CS 300/1310 Spring 2022 Final Quiz

Welcome to our final quiz! We’re hoping this quiz provides you with an opportunity to review your knowledge and what you've learned in CS 300 so far. Our questions are designed to check your conceptual understanding, rather than asking you to memorize details.

Please make sure you read the rules below before you get started.

Rules

The quiz is open book, open note, open computer. You may access the book and your own notes. You may also use computers or electronic devices to access your own class materials, public class materials, and online resources. Specifically:

• You may access a browser and a PDF reader.
• You may access your own notes and assignment code electronically.
• You may access the course site.
• You may access our lecture notes, exercises, and section notes.
• You may access our lecture, assignment, and section code.
• You may access online resources, including search engines, Wikipedia, and other websites.
• You may run a C or C++ compiler, including an assembler and linker.
• You may access manual pages and common utilities, including calculators and a Python interpreter.

However:

• You may not ask the quiz questions on class discussion forums or other question forums such as Stack Overflow.
• You may not access solutions from any previous quiz, from this course or others, by paper or computer, except for those on the CS 300 course site.
• You absolutely may not contact other humans with questions about the quiz — whether in person, via IM, or by posting questions to forums — with the exception of course staff.

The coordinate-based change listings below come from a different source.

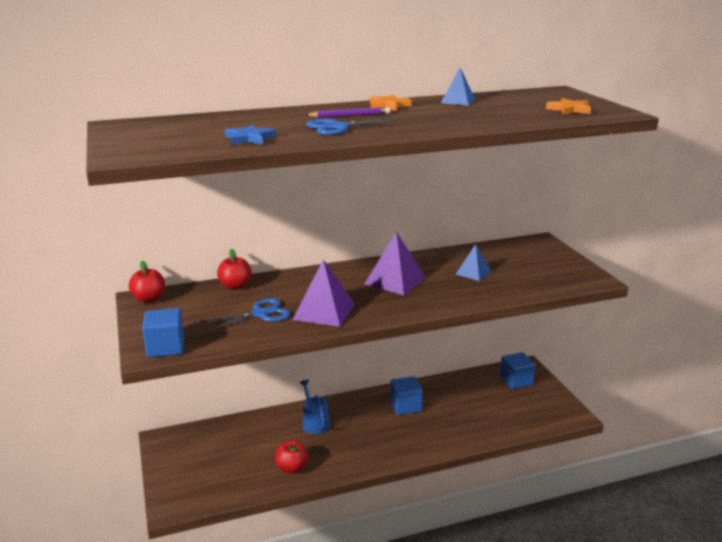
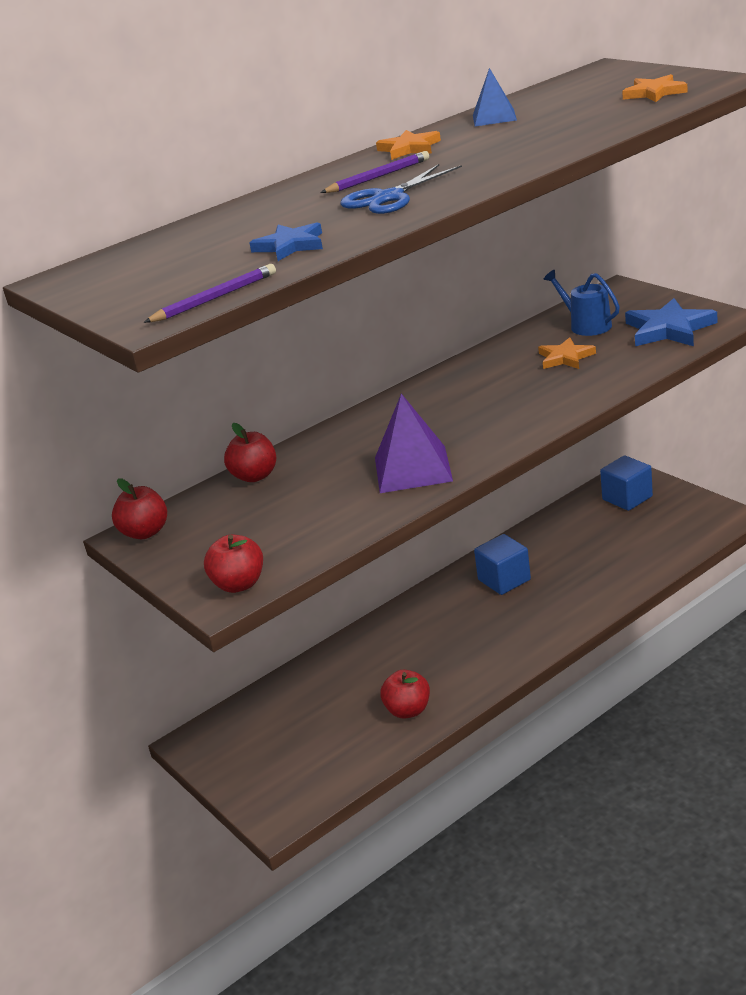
camera: 15 degrees left, 5 degrees up
(165, 347) = (239, 584): blue cube -> red apple
(169, 155) = (215, 298): none -> purple pencil
(260, 314) = (328, 500): blue scissors -> none
(314, 423) = (395, 644): blue watering can -> blue watering can (586, 325)
(395, 281) = (471, 400): purple pyramid -> none
(473, 272) = (565, 357): blue pyramid -> orange star
(552, 274) = (669, 329): none -> blue star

Any violations of this policy are breaches of academic honesty and will be treated accordingly. Please appreciate our flexibility and behave honestly and honorably.

Additionally, students are taking the quiz at different times. Do not post publicly about the quiz until given permission to do so by course staff. This includes general comments about quiz difficulty.

Completing your quiz

You have 3 hours to complete the quiz starting from the time you press "Start".

Different students may have different quizs. Enter your answers directly in this form; a green checkmark appears when an answer is saved.

Students with extra time accommodations: If your extra time is not reflected next to the start button, contact course staff and wait for confirmation before pressing it.

You should not need to attach a drawing or other longer notes, but you may do so by adding them to a midterm subdirectory in your cs300-s22-projects repository. Make sure you push your changes to GitHub before time is up, and explain in this form where we should look at your notes.

Notes

Assume a Linux operating system running on the x86-64 architecture unless otherwise stated. If you get stuck, move on to the next question. If you’re confused, explain your thinking briefly for potential partial credit.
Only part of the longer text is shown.